[Opening Given data section]

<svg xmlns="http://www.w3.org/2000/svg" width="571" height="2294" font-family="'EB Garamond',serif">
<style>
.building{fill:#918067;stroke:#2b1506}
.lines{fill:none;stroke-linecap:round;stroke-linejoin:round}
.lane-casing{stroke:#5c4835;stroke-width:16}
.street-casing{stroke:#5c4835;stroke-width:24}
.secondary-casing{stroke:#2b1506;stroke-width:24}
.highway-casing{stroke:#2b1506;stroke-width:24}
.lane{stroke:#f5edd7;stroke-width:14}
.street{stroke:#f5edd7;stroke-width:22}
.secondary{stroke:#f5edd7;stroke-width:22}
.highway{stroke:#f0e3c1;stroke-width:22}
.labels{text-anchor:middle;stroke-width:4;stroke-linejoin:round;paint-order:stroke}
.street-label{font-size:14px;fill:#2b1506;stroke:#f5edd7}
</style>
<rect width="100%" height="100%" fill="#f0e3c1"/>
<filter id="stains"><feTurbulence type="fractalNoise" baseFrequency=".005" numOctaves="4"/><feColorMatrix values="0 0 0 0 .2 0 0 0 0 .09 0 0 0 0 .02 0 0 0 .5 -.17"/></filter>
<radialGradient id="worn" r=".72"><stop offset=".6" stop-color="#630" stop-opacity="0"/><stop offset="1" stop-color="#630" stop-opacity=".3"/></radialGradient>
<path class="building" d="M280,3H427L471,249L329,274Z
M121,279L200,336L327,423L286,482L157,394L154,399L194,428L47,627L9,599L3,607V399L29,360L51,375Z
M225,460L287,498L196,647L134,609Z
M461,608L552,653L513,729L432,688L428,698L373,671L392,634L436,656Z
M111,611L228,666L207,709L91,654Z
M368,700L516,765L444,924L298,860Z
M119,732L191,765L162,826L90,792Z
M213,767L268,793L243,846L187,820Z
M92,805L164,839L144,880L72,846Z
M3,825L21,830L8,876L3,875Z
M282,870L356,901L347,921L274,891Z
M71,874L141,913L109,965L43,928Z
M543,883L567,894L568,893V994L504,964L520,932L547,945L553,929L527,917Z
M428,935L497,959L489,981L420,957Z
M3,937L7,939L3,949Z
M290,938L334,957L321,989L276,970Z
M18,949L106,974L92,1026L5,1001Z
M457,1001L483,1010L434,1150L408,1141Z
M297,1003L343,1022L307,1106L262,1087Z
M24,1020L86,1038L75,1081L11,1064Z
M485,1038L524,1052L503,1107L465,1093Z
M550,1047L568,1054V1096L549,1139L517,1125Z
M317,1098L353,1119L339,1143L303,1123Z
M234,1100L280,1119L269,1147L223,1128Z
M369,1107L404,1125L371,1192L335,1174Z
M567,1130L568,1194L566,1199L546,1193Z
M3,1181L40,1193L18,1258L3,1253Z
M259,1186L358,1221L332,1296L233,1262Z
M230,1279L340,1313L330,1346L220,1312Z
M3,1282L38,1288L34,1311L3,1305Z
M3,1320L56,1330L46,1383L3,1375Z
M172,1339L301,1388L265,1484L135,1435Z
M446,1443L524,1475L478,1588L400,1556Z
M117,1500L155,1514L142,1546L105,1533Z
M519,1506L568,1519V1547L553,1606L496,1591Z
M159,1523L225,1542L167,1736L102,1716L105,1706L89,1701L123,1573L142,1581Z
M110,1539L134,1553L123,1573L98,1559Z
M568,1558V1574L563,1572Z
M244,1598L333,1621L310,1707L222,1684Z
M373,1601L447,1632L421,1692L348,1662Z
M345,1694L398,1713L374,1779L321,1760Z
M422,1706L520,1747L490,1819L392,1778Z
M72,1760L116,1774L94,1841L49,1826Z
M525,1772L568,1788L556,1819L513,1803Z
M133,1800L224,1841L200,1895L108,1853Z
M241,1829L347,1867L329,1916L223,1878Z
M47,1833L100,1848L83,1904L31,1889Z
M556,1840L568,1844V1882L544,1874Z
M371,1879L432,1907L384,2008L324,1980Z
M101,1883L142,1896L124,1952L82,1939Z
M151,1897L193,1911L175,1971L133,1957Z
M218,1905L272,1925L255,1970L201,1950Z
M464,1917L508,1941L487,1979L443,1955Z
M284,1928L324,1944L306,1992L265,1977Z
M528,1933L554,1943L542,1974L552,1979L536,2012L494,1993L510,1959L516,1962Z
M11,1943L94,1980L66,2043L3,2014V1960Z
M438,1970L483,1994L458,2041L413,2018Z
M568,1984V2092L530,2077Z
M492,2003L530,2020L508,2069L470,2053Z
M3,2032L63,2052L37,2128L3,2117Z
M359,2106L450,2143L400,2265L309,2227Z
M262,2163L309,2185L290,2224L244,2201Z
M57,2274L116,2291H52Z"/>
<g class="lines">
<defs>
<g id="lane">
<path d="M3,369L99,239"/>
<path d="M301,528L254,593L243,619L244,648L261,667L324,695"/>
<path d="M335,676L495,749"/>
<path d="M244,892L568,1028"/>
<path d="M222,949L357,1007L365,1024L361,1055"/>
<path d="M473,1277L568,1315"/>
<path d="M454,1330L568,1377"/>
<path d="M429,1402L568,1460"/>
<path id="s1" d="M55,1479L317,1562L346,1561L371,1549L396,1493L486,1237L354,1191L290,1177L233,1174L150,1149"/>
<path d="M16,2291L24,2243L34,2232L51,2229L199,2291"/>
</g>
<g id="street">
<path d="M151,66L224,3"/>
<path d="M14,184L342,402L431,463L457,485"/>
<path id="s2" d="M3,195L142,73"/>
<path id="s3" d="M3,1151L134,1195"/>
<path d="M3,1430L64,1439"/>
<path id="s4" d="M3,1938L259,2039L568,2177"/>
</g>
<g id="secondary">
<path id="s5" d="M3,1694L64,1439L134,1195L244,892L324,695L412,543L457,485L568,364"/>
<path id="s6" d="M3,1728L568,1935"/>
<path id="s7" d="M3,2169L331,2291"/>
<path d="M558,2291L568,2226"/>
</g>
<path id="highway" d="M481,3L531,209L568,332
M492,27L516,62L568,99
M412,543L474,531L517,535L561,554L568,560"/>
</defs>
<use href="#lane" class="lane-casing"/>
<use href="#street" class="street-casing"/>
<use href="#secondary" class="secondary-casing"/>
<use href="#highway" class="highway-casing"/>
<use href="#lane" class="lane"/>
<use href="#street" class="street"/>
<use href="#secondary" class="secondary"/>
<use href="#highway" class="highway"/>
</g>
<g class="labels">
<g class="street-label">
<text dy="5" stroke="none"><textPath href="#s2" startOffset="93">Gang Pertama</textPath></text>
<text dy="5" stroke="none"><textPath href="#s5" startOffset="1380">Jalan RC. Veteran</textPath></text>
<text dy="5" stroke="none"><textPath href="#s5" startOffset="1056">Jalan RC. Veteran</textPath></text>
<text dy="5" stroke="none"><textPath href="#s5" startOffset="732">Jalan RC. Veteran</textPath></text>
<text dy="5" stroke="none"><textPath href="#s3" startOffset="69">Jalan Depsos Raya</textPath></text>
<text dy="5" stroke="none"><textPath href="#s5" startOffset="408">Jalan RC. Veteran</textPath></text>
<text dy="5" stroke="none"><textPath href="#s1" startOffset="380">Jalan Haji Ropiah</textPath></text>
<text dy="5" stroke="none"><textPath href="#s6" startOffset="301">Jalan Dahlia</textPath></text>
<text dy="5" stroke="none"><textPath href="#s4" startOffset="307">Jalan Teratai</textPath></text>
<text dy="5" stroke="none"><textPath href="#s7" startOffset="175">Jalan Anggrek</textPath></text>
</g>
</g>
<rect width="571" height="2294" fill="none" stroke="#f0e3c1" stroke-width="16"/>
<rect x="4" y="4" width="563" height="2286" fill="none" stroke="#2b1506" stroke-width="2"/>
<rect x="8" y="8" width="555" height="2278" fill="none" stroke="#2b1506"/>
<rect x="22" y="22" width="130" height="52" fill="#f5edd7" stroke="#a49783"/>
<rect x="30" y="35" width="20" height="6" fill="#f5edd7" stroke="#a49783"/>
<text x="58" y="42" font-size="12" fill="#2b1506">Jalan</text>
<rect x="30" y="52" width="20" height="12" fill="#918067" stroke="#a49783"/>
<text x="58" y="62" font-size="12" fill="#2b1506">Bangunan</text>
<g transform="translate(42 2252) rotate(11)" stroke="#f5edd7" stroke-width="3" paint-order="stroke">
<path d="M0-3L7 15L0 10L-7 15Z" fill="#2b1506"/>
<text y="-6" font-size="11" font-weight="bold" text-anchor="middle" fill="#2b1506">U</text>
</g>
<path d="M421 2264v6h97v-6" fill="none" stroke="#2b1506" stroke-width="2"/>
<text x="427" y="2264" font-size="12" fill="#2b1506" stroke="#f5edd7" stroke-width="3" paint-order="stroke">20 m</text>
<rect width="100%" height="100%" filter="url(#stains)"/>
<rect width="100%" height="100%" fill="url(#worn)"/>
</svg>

[Closing Given data section]
[Opening Given data section]

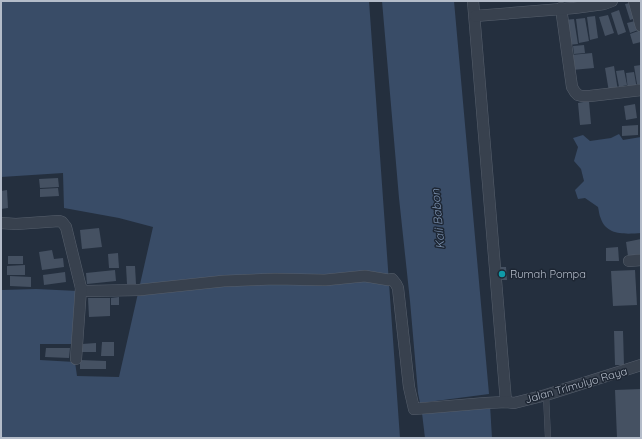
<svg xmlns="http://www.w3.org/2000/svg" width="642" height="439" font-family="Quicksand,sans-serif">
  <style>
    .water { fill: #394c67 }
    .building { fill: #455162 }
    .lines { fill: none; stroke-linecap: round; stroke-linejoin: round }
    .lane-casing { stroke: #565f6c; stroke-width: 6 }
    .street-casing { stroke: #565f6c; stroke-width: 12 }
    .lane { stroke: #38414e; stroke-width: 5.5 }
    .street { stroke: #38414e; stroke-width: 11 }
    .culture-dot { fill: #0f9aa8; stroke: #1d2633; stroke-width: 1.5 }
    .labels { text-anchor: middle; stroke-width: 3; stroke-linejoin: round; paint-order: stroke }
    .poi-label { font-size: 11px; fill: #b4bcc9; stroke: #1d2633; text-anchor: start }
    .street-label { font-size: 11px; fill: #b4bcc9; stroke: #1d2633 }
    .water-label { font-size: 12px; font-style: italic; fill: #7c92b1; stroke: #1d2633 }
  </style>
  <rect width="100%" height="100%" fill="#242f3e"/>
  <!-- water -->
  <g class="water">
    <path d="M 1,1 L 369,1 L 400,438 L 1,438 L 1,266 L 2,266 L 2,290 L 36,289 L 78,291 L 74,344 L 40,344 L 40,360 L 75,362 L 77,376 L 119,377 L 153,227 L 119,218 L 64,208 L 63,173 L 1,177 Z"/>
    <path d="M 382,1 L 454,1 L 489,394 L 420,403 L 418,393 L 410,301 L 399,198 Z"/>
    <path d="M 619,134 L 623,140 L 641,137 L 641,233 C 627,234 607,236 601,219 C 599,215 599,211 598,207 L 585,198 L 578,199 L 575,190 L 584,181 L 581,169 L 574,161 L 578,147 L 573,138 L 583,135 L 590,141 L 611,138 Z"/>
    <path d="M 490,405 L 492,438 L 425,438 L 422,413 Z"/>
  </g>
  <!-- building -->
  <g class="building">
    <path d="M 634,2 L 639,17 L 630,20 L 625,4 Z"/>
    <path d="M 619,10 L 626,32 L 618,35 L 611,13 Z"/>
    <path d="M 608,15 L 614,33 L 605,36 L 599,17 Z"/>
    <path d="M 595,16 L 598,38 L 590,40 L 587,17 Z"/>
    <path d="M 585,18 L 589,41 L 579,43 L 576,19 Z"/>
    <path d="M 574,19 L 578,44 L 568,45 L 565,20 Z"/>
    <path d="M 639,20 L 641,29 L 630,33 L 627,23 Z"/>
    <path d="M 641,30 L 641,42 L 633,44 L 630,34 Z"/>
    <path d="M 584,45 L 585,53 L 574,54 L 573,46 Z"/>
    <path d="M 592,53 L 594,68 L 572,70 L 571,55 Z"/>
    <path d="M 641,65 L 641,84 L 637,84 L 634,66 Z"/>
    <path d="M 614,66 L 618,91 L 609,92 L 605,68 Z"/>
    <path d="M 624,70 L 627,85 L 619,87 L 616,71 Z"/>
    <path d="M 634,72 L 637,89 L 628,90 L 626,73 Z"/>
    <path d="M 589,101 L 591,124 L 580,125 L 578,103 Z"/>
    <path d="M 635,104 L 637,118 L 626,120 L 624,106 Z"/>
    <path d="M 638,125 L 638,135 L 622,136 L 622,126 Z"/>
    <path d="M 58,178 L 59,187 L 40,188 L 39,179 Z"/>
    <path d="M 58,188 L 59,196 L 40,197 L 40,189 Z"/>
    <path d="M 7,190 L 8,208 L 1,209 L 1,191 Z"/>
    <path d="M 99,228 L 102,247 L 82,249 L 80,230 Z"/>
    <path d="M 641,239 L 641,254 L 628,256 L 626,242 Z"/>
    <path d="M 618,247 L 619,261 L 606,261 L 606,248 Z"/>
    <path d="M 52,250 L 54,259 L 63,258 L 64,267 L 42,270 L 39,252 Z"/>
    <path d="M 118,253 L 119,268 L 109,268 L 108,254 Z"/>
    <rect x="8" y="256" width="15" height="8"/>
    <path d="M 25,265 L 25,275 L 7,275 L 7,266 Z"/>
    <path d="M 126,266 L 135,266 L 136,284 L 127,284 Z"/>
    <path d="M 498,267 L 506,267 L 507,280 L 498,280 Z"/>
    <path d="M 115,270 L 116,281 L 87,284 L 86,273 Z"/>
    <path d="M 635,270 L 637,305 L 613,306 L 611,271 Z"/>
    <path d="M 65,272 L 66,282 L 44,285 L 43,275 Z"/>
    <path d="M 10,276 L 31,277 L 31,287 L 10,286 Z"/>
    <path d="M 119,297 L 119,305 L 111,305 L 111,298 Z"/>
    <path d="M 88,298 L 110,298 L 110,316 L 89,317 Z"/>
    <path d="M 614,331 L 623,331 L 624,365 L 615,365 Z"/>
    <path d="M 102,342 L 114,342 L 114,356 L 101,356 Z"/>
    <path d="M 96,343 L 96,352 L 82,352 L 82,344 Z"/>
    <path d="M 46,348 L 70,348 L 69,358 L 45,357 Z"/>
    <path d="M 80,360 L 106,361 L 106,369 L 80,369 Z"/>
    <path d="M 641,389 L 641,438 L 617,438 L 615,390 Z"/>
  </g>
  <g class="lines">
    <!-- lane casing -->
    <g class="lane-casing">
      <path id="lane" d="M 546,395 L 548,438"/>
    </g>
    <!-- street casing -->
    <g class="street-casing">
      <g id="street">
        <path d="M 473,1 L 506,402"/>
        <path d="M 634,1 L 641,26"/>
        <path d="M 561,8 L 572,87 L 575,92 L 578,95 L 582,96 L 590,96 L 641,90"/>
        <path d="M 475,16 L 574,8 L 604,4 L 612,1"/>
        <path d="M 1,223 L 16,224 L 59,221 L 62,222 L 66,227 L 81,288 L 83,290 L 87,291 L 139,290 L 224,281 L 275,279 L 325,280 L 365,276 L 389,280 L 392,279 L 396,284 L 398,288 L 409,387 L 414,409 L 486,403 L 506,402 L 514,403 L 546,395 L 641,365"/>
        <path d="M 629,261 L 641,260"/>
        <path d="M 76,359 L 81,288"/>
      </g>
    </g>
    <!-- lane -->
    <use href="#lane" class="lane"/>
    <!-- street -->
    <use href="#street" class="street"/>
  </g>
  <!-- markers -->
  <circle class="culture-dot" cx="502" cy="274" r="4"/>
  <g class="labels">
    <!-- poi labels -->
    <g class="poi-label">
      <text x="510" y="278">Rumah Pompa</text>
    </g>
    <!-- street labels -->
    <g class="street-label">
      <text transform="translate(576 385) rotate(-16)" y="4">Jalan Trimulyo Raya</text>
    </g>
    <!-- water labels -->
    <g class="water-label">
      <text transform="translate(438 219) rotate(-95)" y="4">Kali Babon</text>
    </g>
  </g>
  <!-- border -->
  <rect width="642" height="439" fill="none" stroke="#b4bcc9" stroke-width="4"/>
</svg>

[Closing Given data section]

Exercise goal:
In the records above, find each line holding "worn" and copy it.

Answer for the task:
<radialGradient id="worn" r=".72"><stop offset=".6" stop-color="#630" stop-opacity="0"/><stop offset="1" stop-color="#630" stop-opacity=".3"/></radialGradient>
<rect width="100%" height="100%" fill="url(#worn)"/>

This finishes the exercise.